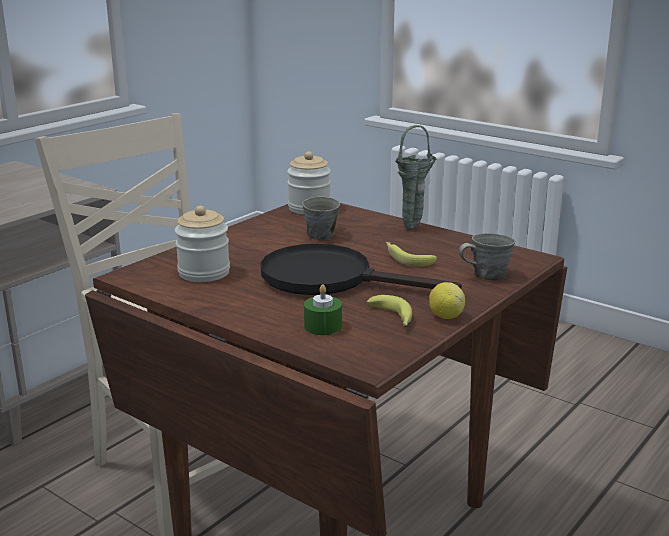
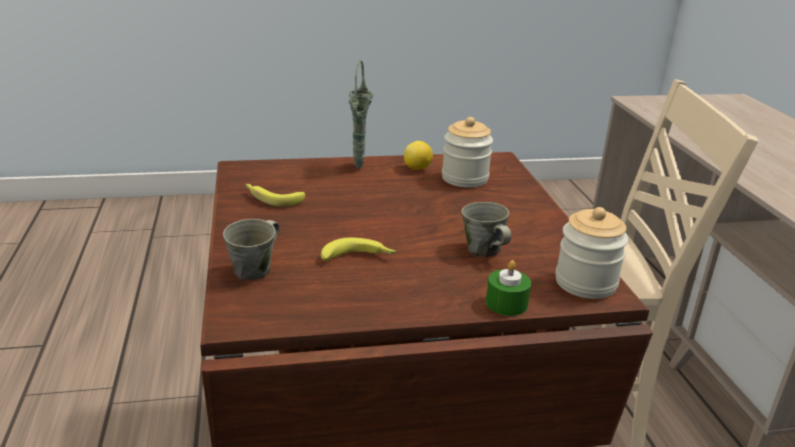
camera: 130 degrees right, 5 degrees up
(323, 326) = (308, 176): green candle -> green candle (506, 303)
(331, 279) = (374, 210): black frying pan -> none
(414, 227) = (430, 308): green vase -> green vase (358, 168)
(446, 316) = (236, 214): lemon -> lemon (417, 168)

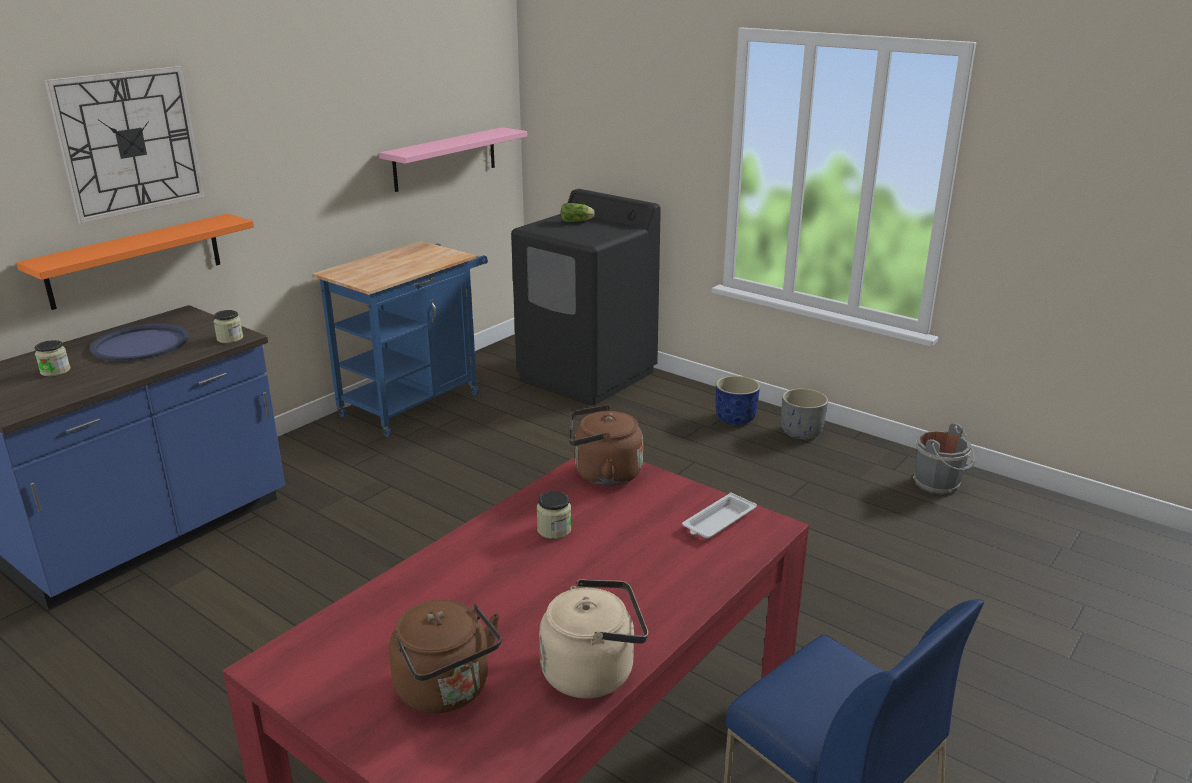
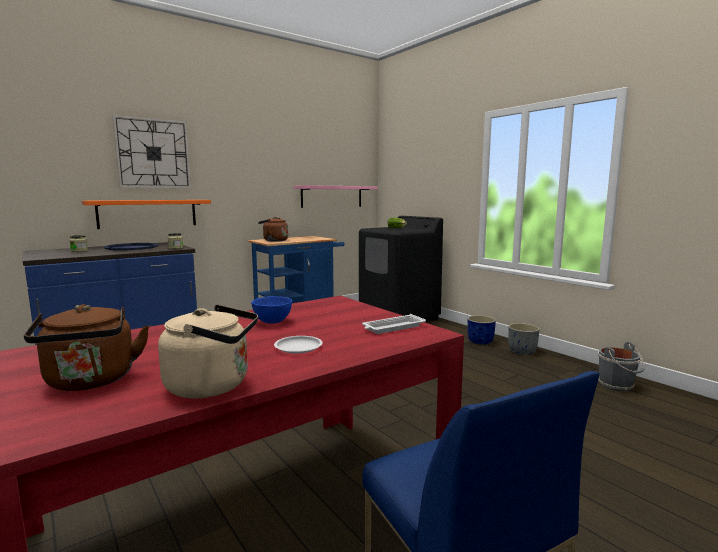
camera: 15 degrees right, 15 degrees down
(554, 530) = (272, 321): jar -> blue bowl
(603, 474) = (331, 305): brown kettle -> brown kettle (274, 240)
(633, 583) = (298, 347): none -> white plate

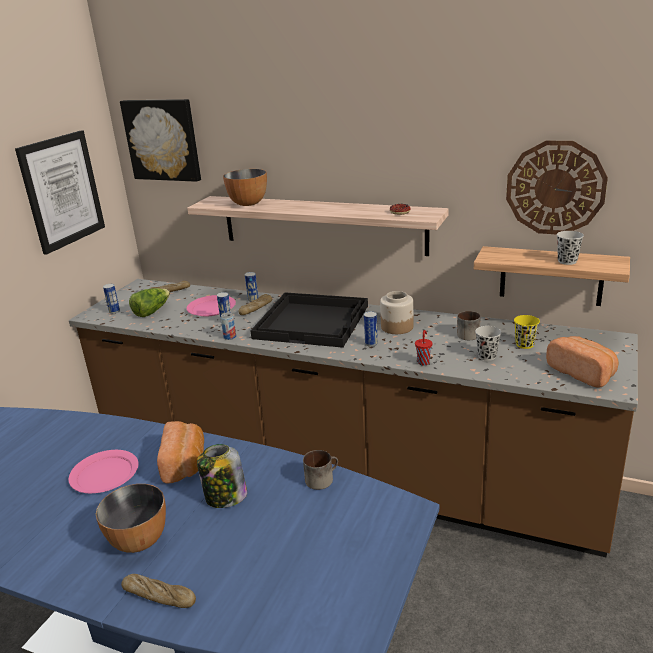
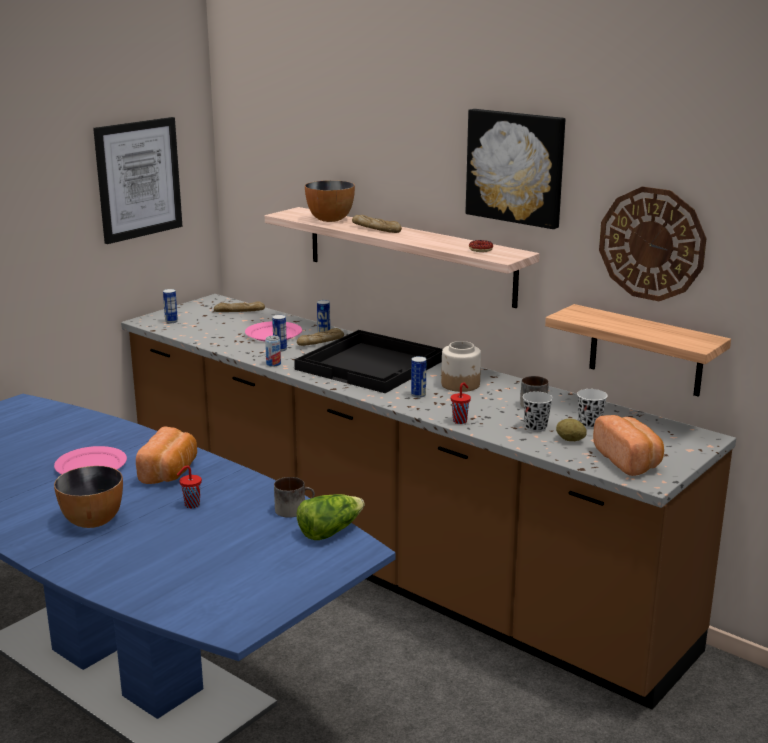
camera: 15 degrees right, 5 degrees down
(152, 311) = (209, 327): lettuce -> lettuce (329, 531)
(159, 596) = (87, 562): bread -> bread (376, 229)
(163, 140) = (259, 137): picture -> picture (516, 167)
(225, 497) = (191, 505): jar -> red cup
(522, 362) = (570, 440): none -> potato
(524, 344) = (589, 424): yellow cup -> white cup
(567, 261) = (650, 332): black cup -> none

...

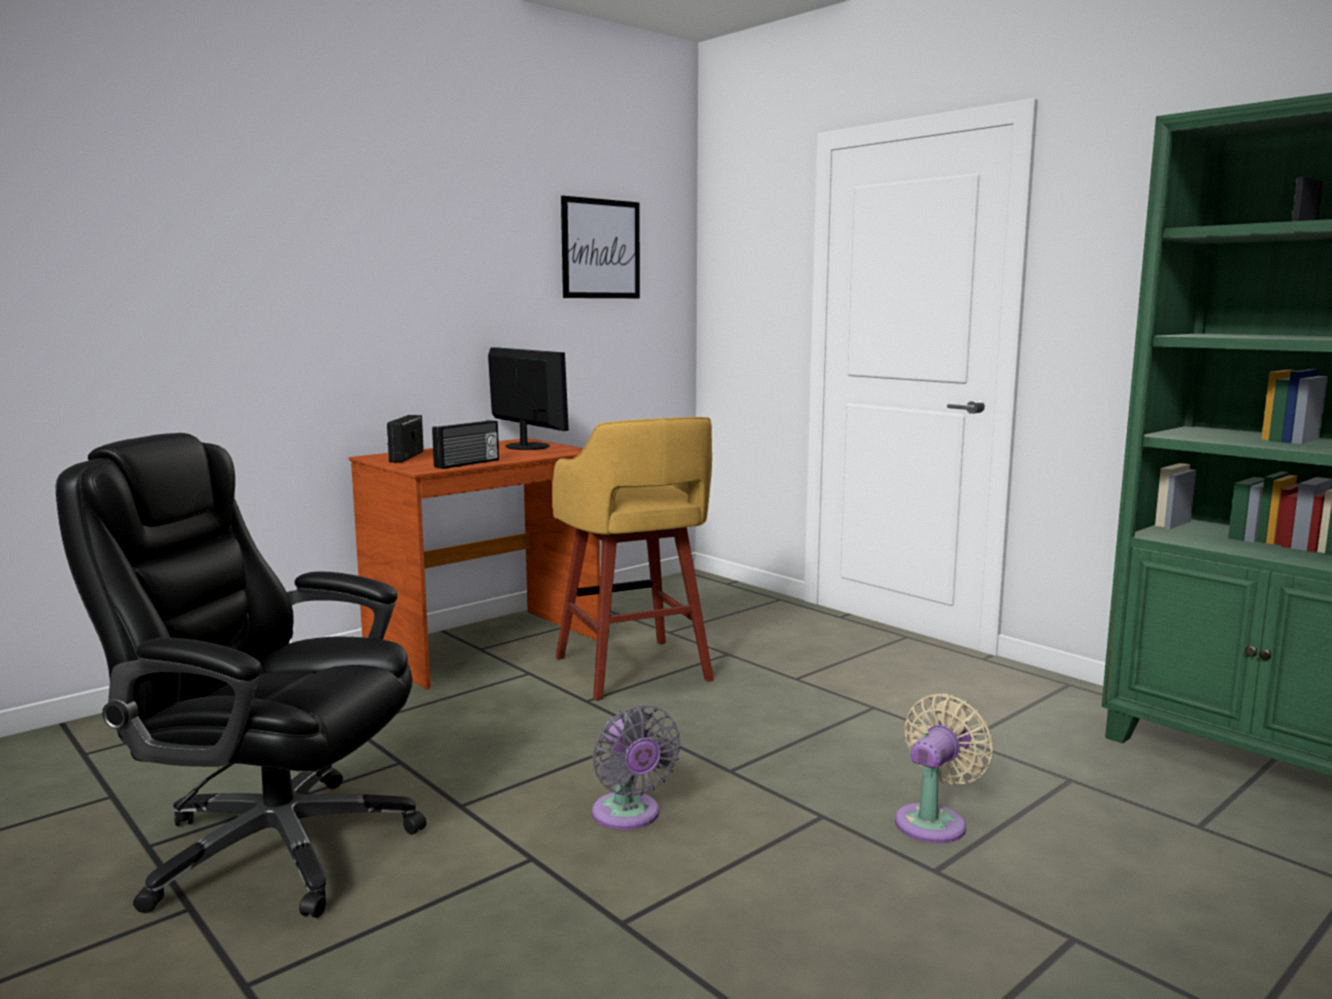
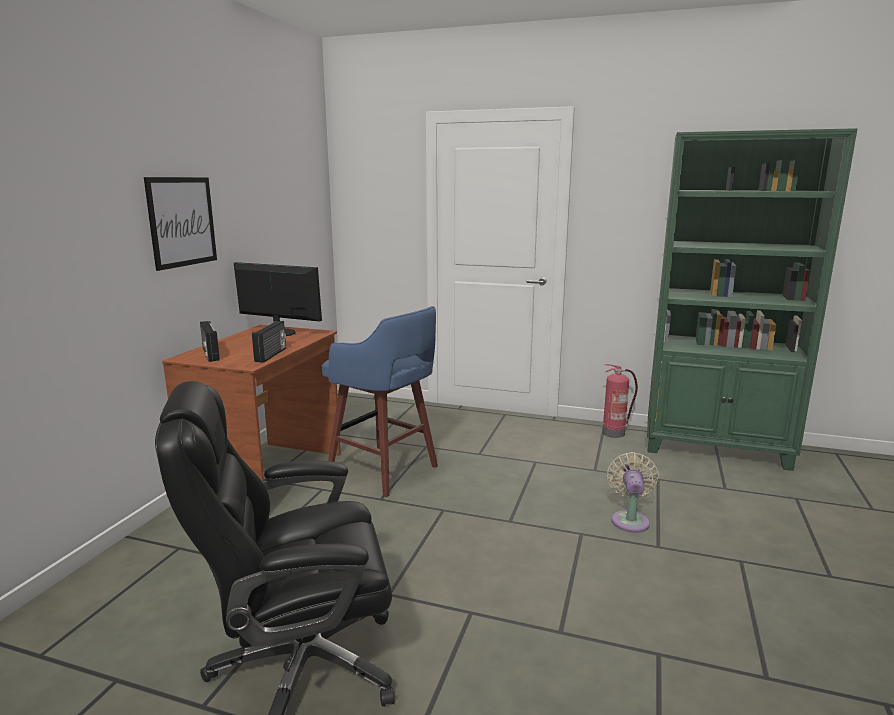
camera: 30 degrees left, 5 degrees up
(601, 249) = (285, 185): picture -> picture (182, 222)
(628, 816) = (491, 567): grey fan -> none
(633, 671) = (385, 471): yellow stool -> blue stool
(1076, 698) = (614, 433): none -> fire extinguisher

**Aim of the task:** After locating "(633, 583) = (298, 347): none -> white plate" and "(567, 261) = (650, 332): black cup -> none" in the records above, return exactly the line holding each one and every line between them; leave out the pictures.

**Written reply:**
(633, 583) = (298, 347): none -> white plate

camera: 15 degrees right, 5 degrees down
(152, 311) = (209, 327): lettuce -> lettuce (329, 531)
(159, 596) = (87, 562): bread -> bread (376, 229)
(163, 140) = (259, 137): picture -> picture (516, 167)
(225, 497) = (191, 505): jar -> red cup
(522, 362) = (570, 440): none -> potato
(524, 344) = (589, 424): yellow cup -> white cup
(567, 261) = (650, 332): black cup -> none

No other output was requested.